Stored items
##########

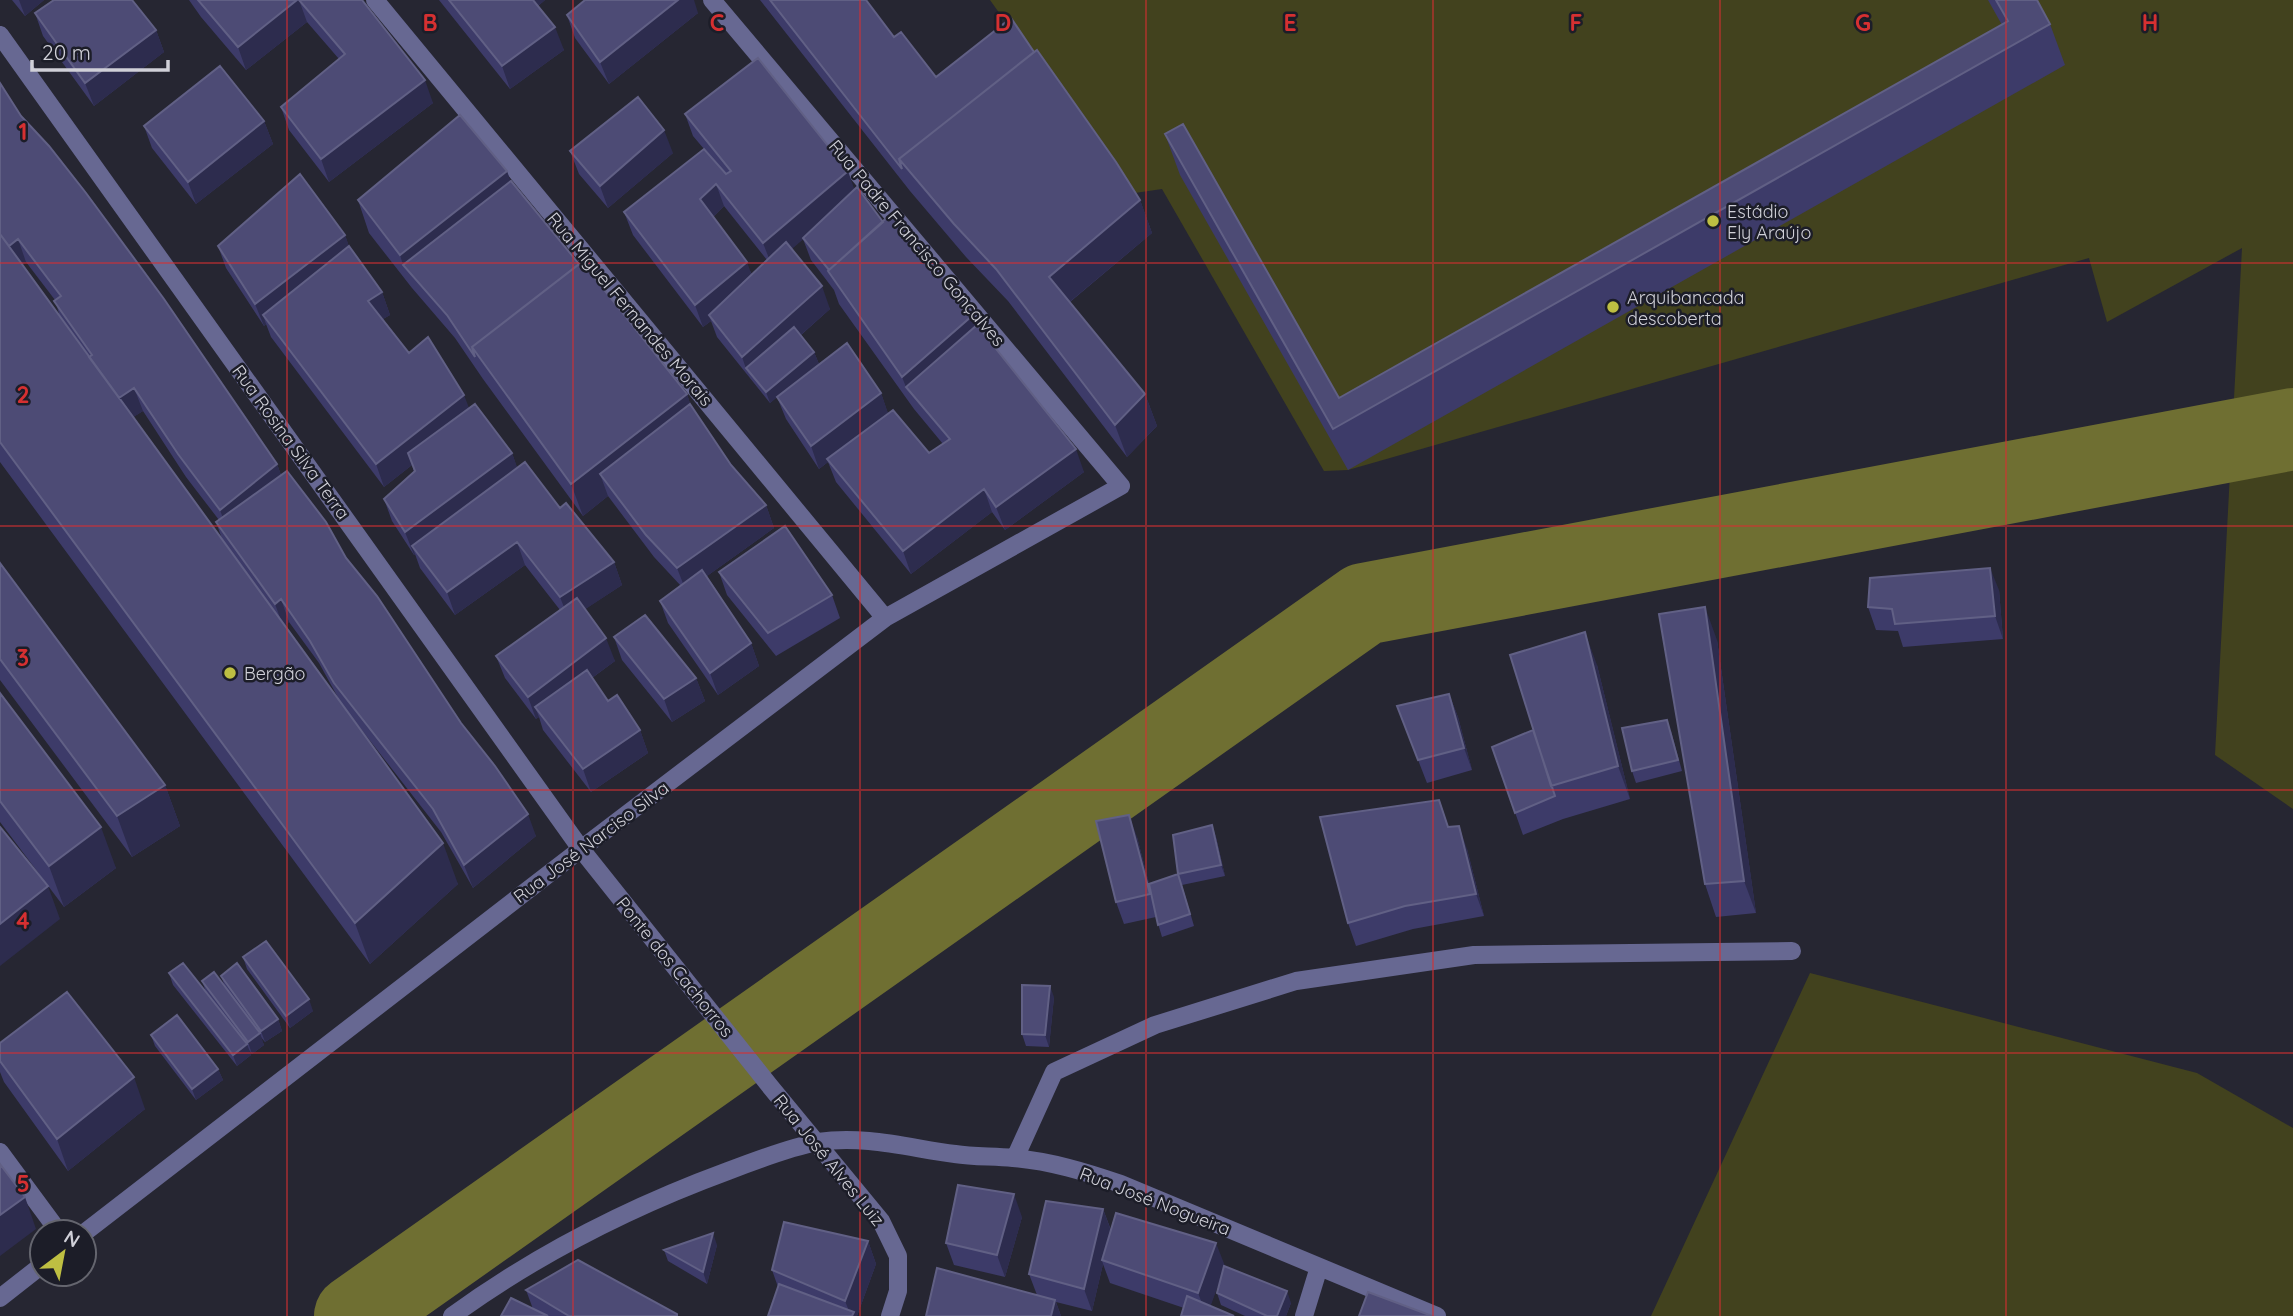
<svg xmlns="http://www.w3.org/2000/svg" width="2293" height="1316" font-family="Quicksand,sans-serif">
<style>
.green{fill:#42421e}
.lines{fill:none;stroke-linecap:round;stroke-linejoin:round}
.river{stroke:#6f6f32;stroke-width:82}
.minor{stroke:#676892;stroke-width:18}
.wall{fill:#3d3b69;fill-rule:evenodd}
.shaded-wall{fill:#2d2c4e}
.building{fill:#4d4b75;stroke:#616085;stroke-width:2}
.grid{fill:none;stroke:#d63031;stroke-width:2;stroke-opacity:0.55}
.poi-dot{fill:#bebf42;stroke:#1c1d28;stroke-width:2.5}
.labels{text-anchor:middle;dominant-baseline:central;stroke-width:5;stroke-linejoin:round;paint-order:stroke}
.poi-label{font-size:18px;fill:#d0d0d8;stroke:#1c1d28;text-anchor:start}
.street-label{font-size:18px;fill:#d0d0d8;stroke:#1c1d28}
.grid-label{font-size:23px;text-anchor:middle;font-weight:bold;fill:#d63031;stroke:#1c1d28;stroke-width:5;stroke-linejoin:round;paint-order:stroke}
</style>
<rect width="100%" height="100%" fill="#262632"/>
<path class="green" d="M990,0H2293V809L2215,755L2242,248L2107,322L2089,258L1348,470L1324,471L1162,189L1128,194Z
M1810,973L2197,1073L2293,1128V1316H1651Z"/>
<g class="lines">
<path class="river" d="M355,1316L1364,604L2293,429"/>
<path class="minor" d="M375,0L885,618
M0,35L581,849L769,1085L881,1221L898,1256V1291L890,1316
M0,1152L59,1232
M1015,1158L1054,1072L1155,1025L1296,981L1474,955L1792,951
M84,1233L581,849L885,618L1121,486L712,0
M0,1298L42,1265
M452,1316C536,1255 630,1207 728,1171C754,1161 791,1147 818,1142C865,1135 909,1148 955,1154C974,1157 994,1156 1013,1158C1050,1161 1086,1172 1121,1184L1437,1316
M1304,1316L1319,1267"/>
</g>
<path class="wall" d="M12,0H44L25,16Z
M189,0H362L433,103L329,182L289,130L281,107L339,59L307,22L246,70L201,17Z
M439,0H545L538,6L564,50L510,89Z
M760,0H866L894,37L936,77L1140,200L1152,233L1070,302L1145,394L1157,426L1127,457L1008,301L966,257L910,191Z
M1988,0H2037L2050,24L2065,65L1348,470L1180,175L1165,134L1339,398L2002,25Z
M35,13L156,30L164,52L94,106L43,36Z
M698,13L609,84L575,38L567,15Z
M0,83L21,116L277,464L281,475L346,558L536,836L473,888L441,832L350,715L458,884L370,964L0,462ZM26,262L55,300L60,317L22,265ZM143,411L186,477L219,520L216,522L222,539L133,417ZM289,622L319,663L341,703L285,625Z
M685,114L854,189L883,222L973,315L977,325L1084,472L1005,530L992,512L911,574L836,482L828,462L819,469L786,419L777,397L770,403L717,337L711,321L703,327L633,235L624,212L704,149L693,136ZM724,206L767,260L752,274L713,217ZM803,239L811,260L834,290L839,304L914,409L943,444L929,453L888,414L881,393L787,389L819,364L814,352L801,335L830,309L791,249Z
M264,121L273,144L196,204L152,148L144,126Z
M570,151L673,153L608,208L579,174Z
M511,181L687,394L690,404L731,465L766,505L774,528L707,576L751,643L759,666L718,695L668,623L660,601L681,586L654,557L608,496L583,516L483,379L455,338L412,288L369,233L358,200Z
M345,235L349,247L382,292L390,315L383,319L409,353L469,408L512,453L517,468L614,562L622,585L585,609L615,661L592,678L608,701L640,730L648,753L591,792L543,730L539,717L536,719L505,678L496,656L560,610L525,565L455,615L420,568L415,554L414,555L392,521L384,499L414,472L412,465L384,487L271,337L266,324L264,326L226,268L218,246Z
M0,563L165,785L180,826L132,857L0,680Z
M719,572L832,595L840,618L776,656L727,595Z
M1999,590L2003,639L1903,647L1898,631L1876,630L1868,607Z
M614,637L696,678L705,701L672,722L622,660Z
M1717,640L1756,913L1716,917L1705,884Z
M1597,665L1630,799L1563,819L1523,835L1492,747L1533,730Z
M0,693L116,868L64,907L0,822Z
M1449,694L1458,717L1472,770L1427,783L1397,706Z
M1671,731L1682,771L1636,783L1632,771Z
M1212,825L1216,837L1225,876L1182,885L1194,926L1162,937L1156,917L1124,924L1116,902L1137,837L1149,884L1178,874Z
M1467,849L1484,916L1413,929L1356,946L1348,923Z
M243,957L313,1011L290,1028L247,969Z
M169,973L206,992L202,981L225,987L221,976L278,1019L282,1031L265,1042L260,1036L264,1045L252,1054L248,1049L251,1055L237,1066L173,985Z
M1054,997L1049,1047L1026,1046L1022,1034Z
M151,1035L218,1069L223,1080L196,1100L155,1046Z
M0,1043L145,1109L68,1171L4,1082L0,1072Z
M1103,1209L1111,1230L1225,1266L1210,1306L1184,1308L1110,1283L1103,1264L1092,1311L1056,1302L1061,1316H926L1037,1295L1029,1274Z
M1022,1217L1005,1277L954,1265L946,1243Z
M868,1241L876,1264L857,1316H768L778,1287L772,1270Z
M717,1245L707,1284L668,1261L664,1250Z
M526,1290L677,1314L678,1316H501L533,1309Z
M1217,1293L1291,1303L1286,1316H1245L1221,1305Z"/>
<path class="shaded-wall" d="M19,0H44L25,16Z
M297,0H299L307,22L246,70L238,47Z
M528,0H545L532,11Z
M678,0H694L698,13L609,84L600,62Z
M555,27L564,50L510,89L502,66Z
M156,30L164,52L94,106L85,83Z
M425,80L433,103L329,182L321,159Z
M264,121L273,144L196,204L188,182Z
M664,130L673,153L608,208L600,186Z
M507,171L519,204L403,265L400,255Z
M848,171L856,194L772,266L763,243Z
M716,184L724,206L708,222L700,199Z
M1140,200L1152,233L1061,309L1049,277Z
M345,235L353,257L263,315L266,324L264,326L255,304Z
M18,239L26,262L0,282V253Z
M747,262L755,284L709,315L711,321L703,327L695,305Z
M822,286L830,309L753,377L746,368L750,380L742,357Z
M382,292L390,315L376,323L368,301Z
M973,315L985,348L906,387L902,377Z
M814,352L819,364L770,403L766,392Z
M134,388L143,411L123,424L115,401Z
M881,393L889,416L827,459L828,462L819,469L811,446Z
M687,394L698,427L600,474L608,496L583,516L571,484Z
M1145,394L1157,426L1127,457L1115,425Z
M464,395L473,418L408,453L412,465L384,487L376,464Z
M1076,449L1084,472L1005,530L996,507Z
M512,453L520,475L412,546L415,554L414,555L405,532Z
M277,464L285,486L228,532L220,510Z
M984,489L992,512L911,574L903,551Z
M766,505L774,528L686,591L677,568Z
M517,542L525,565L455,615L447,592Z
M614,562L622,585L569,620L560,597Z
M1990,568L1999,590L2003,639L1995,616Z
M281,599L289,622L283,626L275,604Z
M1705,607L1717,640L1756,913L1744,881Z
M1585,632L1597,665L1630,799L1618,766Z
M606,638L615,661L541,715L535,707L539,717L536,719L528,697Z
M751,643L759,666L718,695L710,673Z
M696,678L705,701L672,722L664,699Z
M1449,694L1458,717L1472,770L1464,748Z
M640,730L648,753L591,792L583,769Z
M165,785L180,826L132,857L117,816Z
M528,814L536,836L473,888L464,865Z
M1129,815L1137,837L1158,917L1150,894Z
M1212,825L1216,837L1225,876L1221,865Z
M1459,826L1467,849L1484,916L1476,894Z
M101,827L116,868L64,907L49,866Z
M443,843L458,884L370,964L355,923Z
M48,886L60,919L0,966V924Z
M1050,986L1054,997L1049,1047L1045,1035Z
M309,999L313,1011L290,1028L286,1016Z
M278,1019L282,1031L265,1042L261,1031Z
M260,1033L264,1045L252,1054L248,1042Z
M247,1044L251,1055L237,1066L233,1055Z
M218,1069L223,1080L196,1100L192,1089Z
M134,1077L145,1109L68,1171L57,1139Z
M1014,1194L1022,1217L1005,1277L997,1255Z
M25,1197L36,1229L0,1256V1215Z
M1103,1209L1111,1231L1102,1260L1103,1264L1092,1311L1084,1289Z
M713,1233L717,1245L707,1284L703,1272Z
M868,1241L876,1264L857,1316H851L845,1301Z
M1216,1243L1225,1266L1207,1316L1198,1293Z
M1287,1291L1291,1303L1286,1316H1277Z
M1055,1300L1061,1316H1051Z"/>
<path class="building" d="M54,0H132L156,30L85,83L35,13Z
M198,0H297L238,47Z
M299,0H362L425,80L321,159L281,107L345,54Z
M449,0H533L555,27L502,66Z
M585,0H678L600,62L567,15Z
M770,0H866L894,37L901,32L936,77L1011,18L1034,52L899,159L902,169Z
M1996,0H2037L2050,24L1333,429L1165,134L1183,124L1339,398L2008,21Z
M1037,50L1116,162L1140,200L1049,277L1145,394L1115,425L996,269L954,224L899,159Z
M758,58L848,171L763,243L716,184L700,199L747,262L695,305L624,212L704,149L726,174L731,171L685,114Z
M220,66L264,121L188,182L144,126Z
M0,83L21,116L49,146L86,193L164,299L277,464L220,510L178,454L134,388L119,398L89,357L92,355L54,301L61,296L18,239L9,246L0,234Z
M638,97L664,130L600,186L570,151Z
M460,115L507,171L400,255L358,200Z
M300,174L345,235L255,304L218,246Z
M511,181L579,264L472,347L475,357L447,315L403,265Z
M857,187L883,222L829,270L803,238Z
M892,213L973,315L902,377L828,271Z
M0,234L443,843L355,923L0,442Z
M786,242L822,286L742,357L709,315Z
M349,246L382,292L368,301L409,353L428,337L464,395L376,464L263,315Z
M582,262L687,394L571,484L472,347Z
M977,325L1076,449L996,507L984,489L903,551L827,459L893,410L929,453L950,439L906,387Z
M794,327L814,352L766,392L746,368Z
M847,343L881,393L811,446L777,397Z
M475,404L512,453L405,532L384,499L415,471L408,453Z
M690,404L731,465L766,505L677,568L646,535L600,474Z
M525,462L560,508L566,503L614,562L560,597L517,542L447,592L412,546Z
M287,471L326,522L346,558L377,596L461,723L495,766L528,814L464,865L433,809L334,683L310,641L281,599L275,604L216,522Z
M785,526L832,595L768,633L719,572Z
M0,563L165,785L117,816L0,659Z
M1990,568L1995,616L1895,624L1892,609L1868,607L1870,578Z
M702,570L751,643L710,673L660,601Z
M577,598L606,638L528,697L496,656Z
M1705,607L1744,881L1705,884L1659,614Z
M645,615L696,678L664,699L614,637Z
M1585,632L1618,766L1551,786L1510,655Z
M587,670L608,701L617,695L640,730L583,769L535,707Z
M0,693L101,827L49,866L0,801Z
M1449,694L1464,748L1418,760L1397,706Z
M1667,720L1678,760L1632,771L1622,728Z
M1533,730L1555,796L1515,813L1492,747Z
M1439,800L1448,827L1459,826L1476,894L1405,906L1348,923L1320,817Z
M1129,815L1150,894L1116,902L1096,821Z
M1212,825L1221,865L1178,874L1173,835Z
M0,827L48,886L0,924Z
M1178,874L1190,914L1158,925L1149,884Z
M266,941L309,999L286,1016L243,957Z
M183,963L247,1044L233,1055L169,973Z
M237,963L278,1019L261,1031L221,976Z
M214,972L260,1033L248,1042L202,981Z
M1022,985L1050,986L1045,1035L1022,1034Z
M67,992L134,1077L57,1139L0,1061V1043Z
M177,1015L218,1069L192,1089L151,1035Z
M0,1164L25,1197L0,1215Z
M958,1185L1014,1194L997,1255L946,1243Z
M1046,1201L1103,1209L1084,1289L1029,1274Z
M1116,1213L1216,1243L1198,1293L1102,1260Z
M784,1222L868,1241L845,1301L772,1270Z
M713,1233L703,1272L664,1250Z
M578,1260L677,1314V1316H569L526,1290Z
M1224,1266L1287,1291L1277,1316H1267L1217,1293Z
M937,1268L1055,1300L1051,1316H926Z
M779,1284L854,1312L852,1316H768Z
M1368,1292L1432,1316H1359Z
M1187,1296L1234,1316H1181Z
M511,1298L548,1316H501Z"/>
<path class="grid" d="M287,0V1316M573,0V1316M860,0V1316M1146,0V1316M1433,0V1316M1720,0V1316M2006,0V1316M0,263H2293M0,526H2293M0,790H2293M0,1053H2293"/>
<g class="poi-dot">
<circle cx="1713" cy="221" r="7"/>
<circle cx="1613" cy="307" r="7"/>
<circle cx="230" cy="673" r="7"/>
</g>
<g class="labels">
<g class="poi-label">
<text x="1727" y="211">Estádio<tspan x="1727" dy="21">Ely Araújo</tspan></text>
<text x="1627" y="297">Arquibancada<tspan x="1627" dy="21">descoberta</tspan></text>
<text x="244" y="673">Bergão</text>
</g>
<g class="street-label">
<text transform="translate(917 243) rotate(50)">Rua Padre Francisco Gonçalves</text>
<text transform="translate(630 309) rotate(50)">Rua Miguel Fernandes Morais</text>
<text transform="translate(291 442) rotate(54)">Rua Rosina Silva Terra</text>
<text transform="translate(591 842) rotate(-37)">Rua José Narciso Silva</text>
<text transform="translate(675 967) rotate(51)">Ponte dos Cachorros</text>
<text transform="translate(829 1160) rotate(51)">Rua José Alves Luiz</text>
<text transform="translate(1155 1201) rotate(21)">Rua José Nogueira</text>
</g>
</g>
<g class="grid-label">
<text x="430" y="31">B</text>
<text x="717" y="31">C</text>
<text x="1003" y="31">D</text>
<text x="1290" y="31">E</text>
<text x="1576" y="31">F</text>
<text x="1863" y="31">G</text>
<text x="2150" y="31">H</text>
<text x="23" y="140">1</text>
<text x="23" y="403">2</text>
<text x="23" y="666">3</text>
<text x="23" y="929">4</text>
<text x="23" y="1192">5</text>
</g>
<g transform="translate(63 1253) rotate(32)"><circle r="33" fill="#1c1d28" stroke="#64656e" stroke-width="2"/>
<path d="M0-5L12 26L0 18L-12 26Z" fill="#bebf42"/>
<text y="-10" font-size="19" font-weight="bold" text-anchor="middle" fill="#d0d0d8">N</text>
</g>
<path d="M32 60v10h136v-10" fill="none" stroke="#d0d0d8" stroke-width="3.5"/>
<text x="42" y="60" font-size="21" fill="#d0d0d8" stroke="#1c1d28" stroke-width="5" paint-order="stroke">20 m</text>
</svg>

##########

* WHAT IS REQUIRED
Look through the data above. Each line containing the word "labels" needs to be copied.

* RESULT FOR THIS TASK
.labels{text-anchor:middle;dominant-baseline:central;stroke-width:5;stroke-linejoin:round;paint-order:stroke}
<g class="labels">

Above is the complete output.